Washington considère que le Xinjiang — qui est riche en pétrole, en gaz et en métaux des terres rares, et est stratégiquement situé au centre de l’Eurasie — est stratégiquement essentiel. Le Xinjiang est limitrophe de la Russie, du Kazakhstan, du Kirghizistan, du Tadjikistan, de l’Afghanistan, de la Mongolie et de l’État indien du Jammu-et-Cachemire.

La région est une plaque tournante pour le commerce et le transport, les exportations chinoises la traversant pour atteindre le port pakistanais de Karachi, puis l'Asie du Sud. C’est une route critique pour le projet d’infrastructure chinois « New Silk Road » qui relierait l’Asie à l’Europe, de la Chine à la Méditerranée. Quelque 53 entreprises de l’État chinois — d’énergie à la construction et des entreprises de technologie — ont investi 300 milliards de dollars dans 685 projets au Xinjiang.

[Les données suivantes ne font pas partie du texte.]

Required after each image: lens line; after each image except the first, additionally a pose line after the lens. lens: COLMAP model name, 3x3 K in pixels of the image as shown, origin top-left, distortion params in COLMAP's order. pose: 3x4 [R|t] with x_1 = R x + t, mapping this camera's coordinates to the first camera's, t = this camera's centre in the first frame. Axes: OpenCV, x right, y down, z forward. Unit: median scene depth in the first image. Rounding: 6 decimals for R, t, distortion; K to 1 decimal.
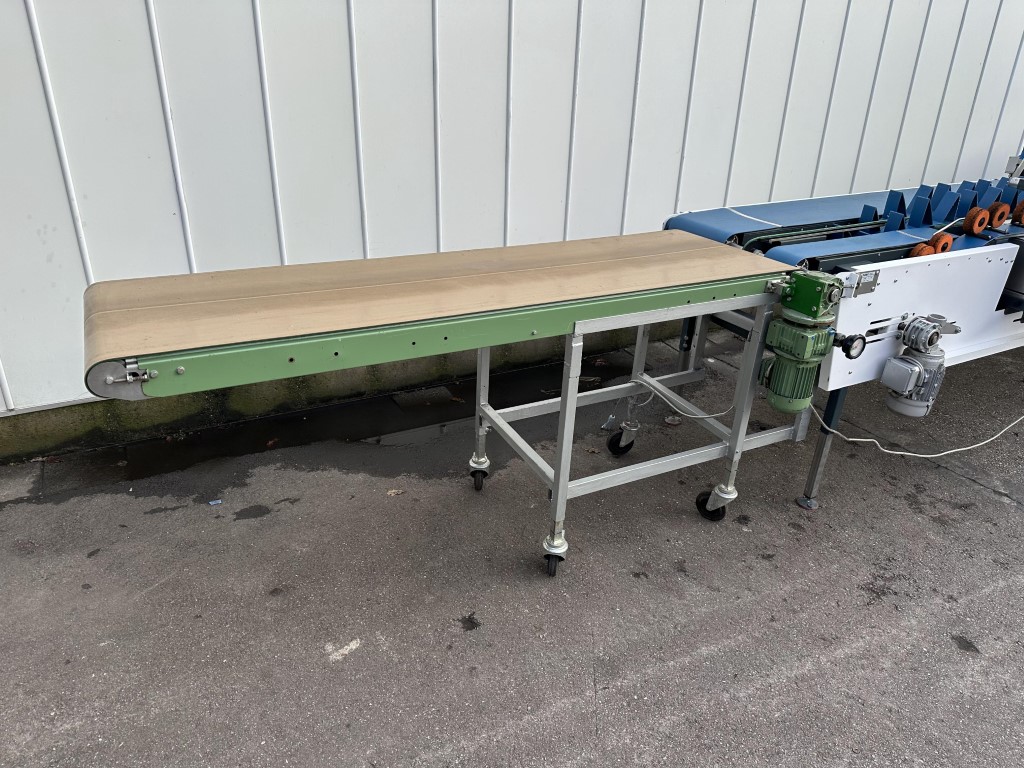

L’intervention de l’impérialisme américain et européen dans la région est tout à fait réactionnaire, mais la réaction de l’oligarchie capitaliste chinoise n’est en rien progressive non plus. Beijing encourage aussi le nationalisme et le militarisme, tout en renforçant la répression policière dans le Xinjiang et en offrant un soutien politique à des groupes terroristes dans le cadre de sa diplomatie.

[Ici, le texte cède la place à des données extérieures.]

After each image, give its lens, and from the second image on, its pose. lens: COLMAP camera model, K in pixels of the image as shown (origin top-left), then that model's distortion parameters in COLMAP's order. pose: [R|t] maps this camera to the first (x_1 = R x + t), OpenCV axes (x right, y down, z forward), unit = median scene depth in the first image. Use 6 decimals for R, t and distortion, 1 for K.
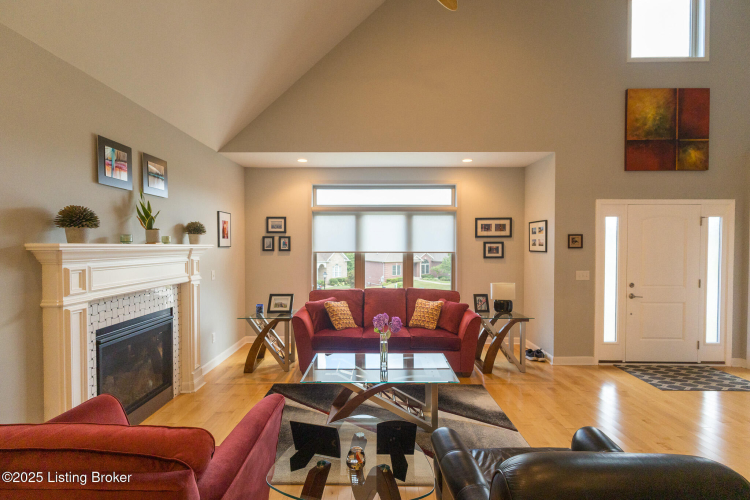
lens RADIAL K [[347.6, 0, 376.1], [0, 347.6, 249.6], [0, 0, 1]] dist [0.009451, 0.000691]
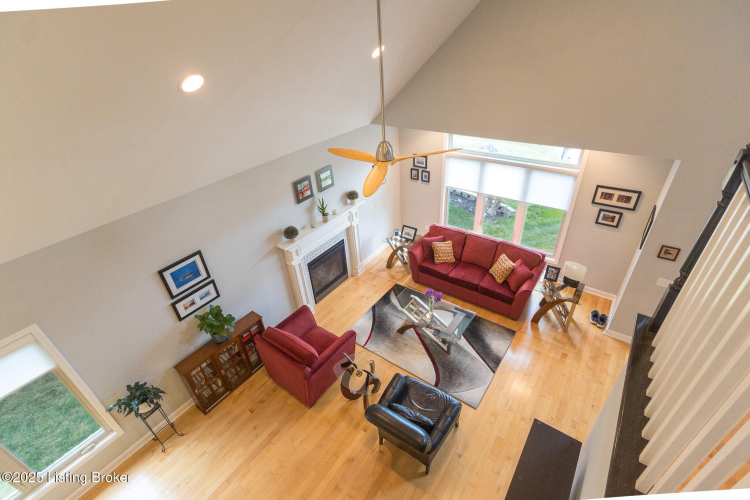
lens RADIAL K [[347.6, 0, 379.2], [0, 347.6, 253.5], [0, 0, 1]] dist [0.009451, 0.000691]
pose [[0.812117, 0.288634, -0.507106, 0.394076], [0.043190, 0.836965, 0.545550, -0.569962], [0.581894, -0.464952, 0.667247, -0.122747]]
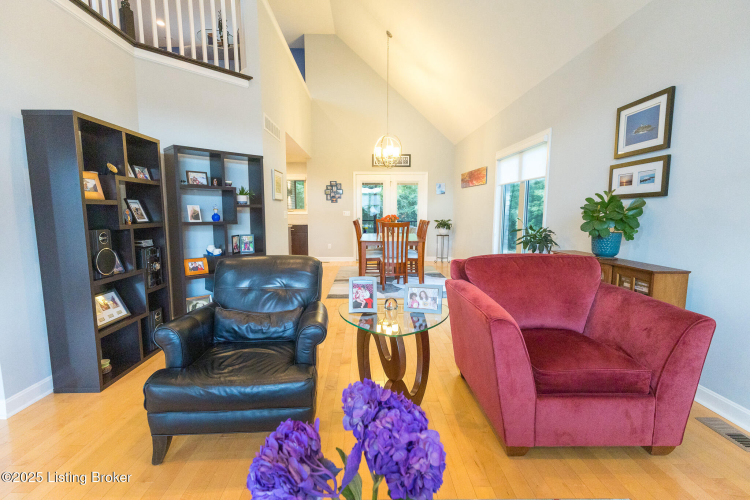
lens RADIAL K [[347.6, 0, 372.3], [0, 347.6, 250.7], [0, 0, 1]] dist [0.009451, 0.000691]
pose [[-0.999466, 0.004701, -0.032322, 0.018356], [0.000564, 0.991927, 0.126810, 0.060375], [0.032657, 0.126725, -0.991400, 0.726244]]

Selon la presse indienne, la décision de New Delhi d’accorder un visa à Isa était en partie une représaille contre la décision de la Chine d'aider à protéger le groupe militant pakistanais, Jaish-e-Mohammad (JeM), au Cachemire. Ce mois, l’Inde a réagi avec colère à la décision de la Chine de bloquer une procédure lancée par New Delhi, visant à ajouter le chef du JeM, Masood Azhar, à la liste noire de l’ONU pour Al-Qaïda et l’État islamique.

Se félicitant de la décision indienne de refuser un visa à Isa, la Chine a proposé que l’Inde et le Pakistan discutent directement des leurs différences relatives à Azhar. Mardi, le porte-parole du ministère des Affaires étrangères chinois Hua Chunying a dit : « Nous encourageons toutes les parties liées à question de Masood Azhar de communiquer directement entre elles et de trouver une solution grâce à des consultations sérieuses. La Chine est prête à poursuivre sa communication avec toutes les parties concernées. »

Azhar est soupçonné d'avoir organisé une série d’attaques meurtrières contre des cibles indiennes, y compris l’attaque contre le parlement indien en décembre 2001, qui a presque déclenché une guerre entre l'Inde et le Pakistan.